Electrical, mechanical and biomedical engineering come together once again. Researchers from MIT, the University of Sheffield and the Tokyo Institute of Technology have been working on a robot that you could soon be ingesting. You read that right. They're calling it an origami robot, in the sense that after swallowing it, it is supposed to unfold when it is inside the body. The robot will then be able to follow a specific order as programmed into it by an engineer.
Daniela Rus, a director at MIT's Computer Science and Artificial Intelligence Laboratory, said: "The robot can remove foreign objects, it can patch wounds, or it can deliver medicine at designated locations."

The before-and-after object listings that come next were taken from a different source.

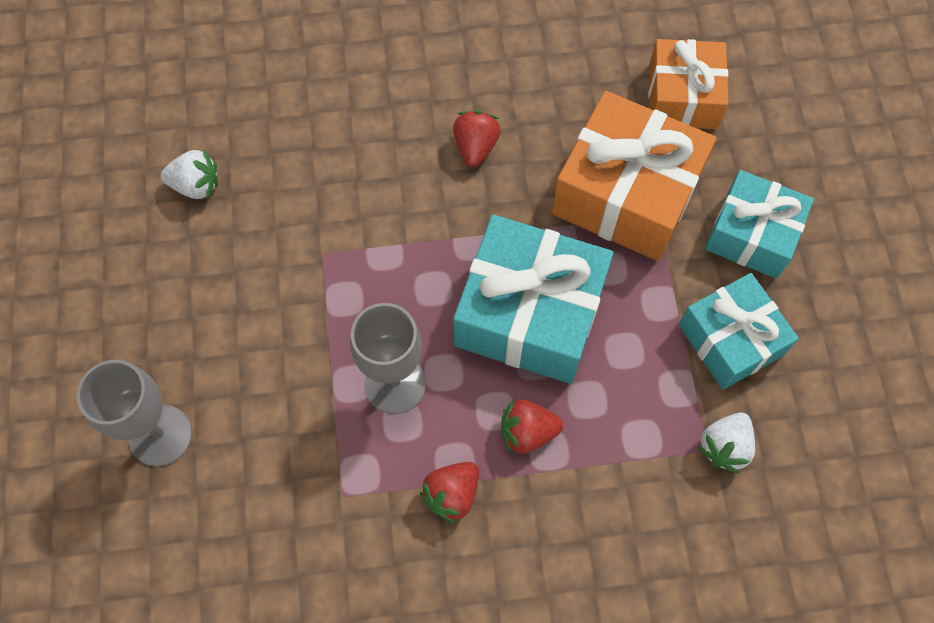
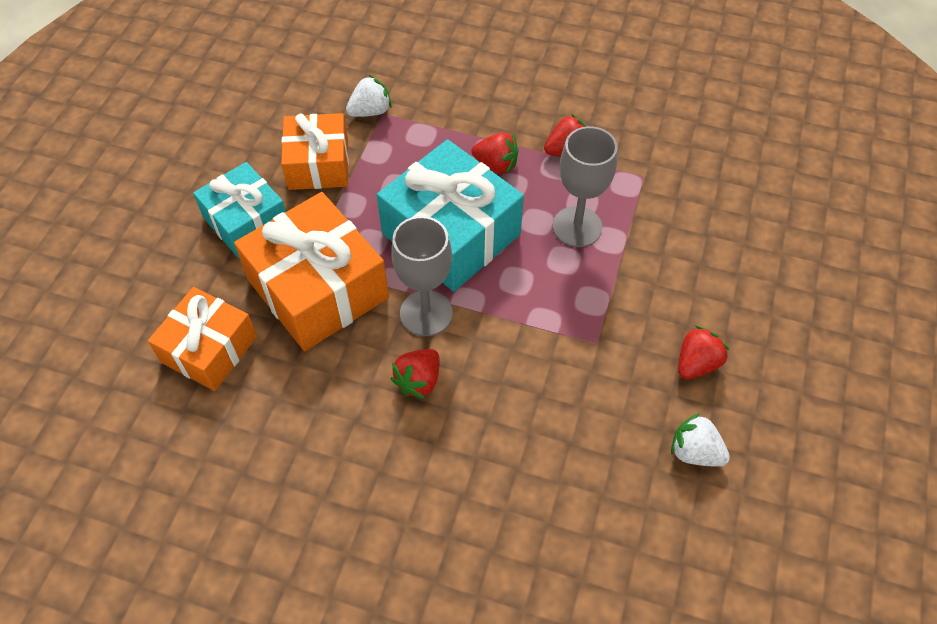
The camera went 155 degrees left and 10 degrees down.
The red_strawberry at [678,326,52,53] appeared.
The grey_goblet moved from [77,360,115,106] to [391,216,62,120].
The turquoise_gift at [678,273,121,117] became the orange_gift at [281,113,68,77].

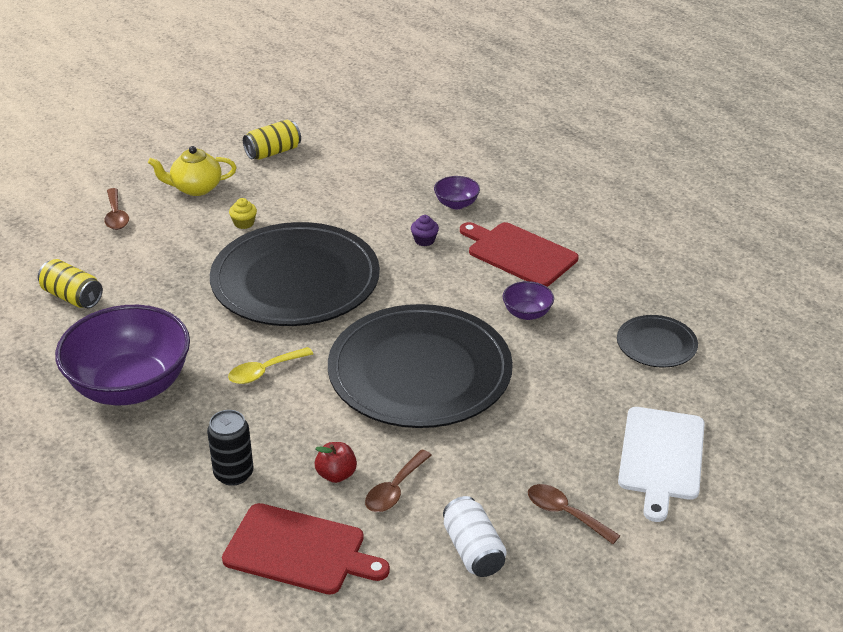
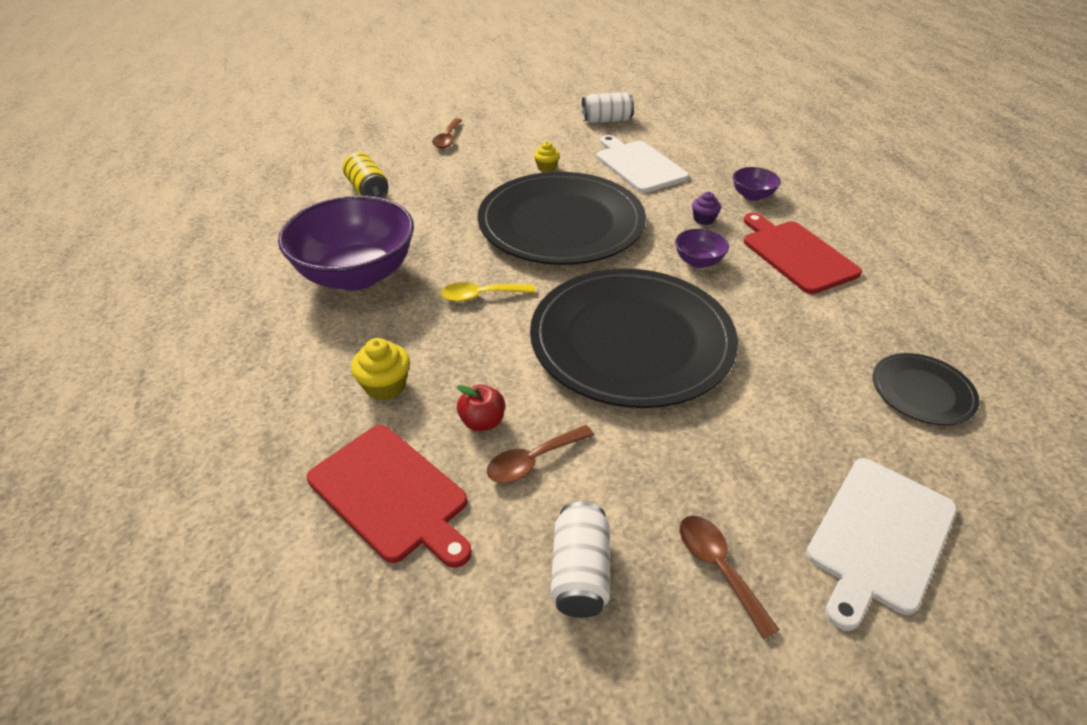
The camera went 25 degrees right and 5 degrees up.
The yellow_teapot at [148,146,89,50] disappeared.
The white_cutting_board at [596,135,93,58] appeared.
The purple_bowl moved from [503,281,51,39] to [675,229,54,39].
The black_can at [207,410,47,76] was replaced by the yellow_cupcake at [351,338,59,62].
The yellow_can at [243,120,58,40] became the white_can at [582,92,52,31].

The researchers showed the robots off at the International Conference on Robotics and Automation in Stockholm this week. They worked with the case studies of children who had swallowed tiny button cells (used in watches, and electronic devices). These batteries that children ingest have harmful side effects and have to be removed through surgery, however, the researchers are confident that the origami robot could solve the need for surgery.
What about stomach acid? Rus explains: "The challenge with designing an ingestible robot is finding biocompatible materials that are easy to be controlled and amenable to the types of operations that are needed from the robot." The researchers used a pig-intestine casing for the robot so that a human body would not reject the robot upon ingesting it. The researchers built this second version that, according to Engadget, propels itself using the stomach's surface.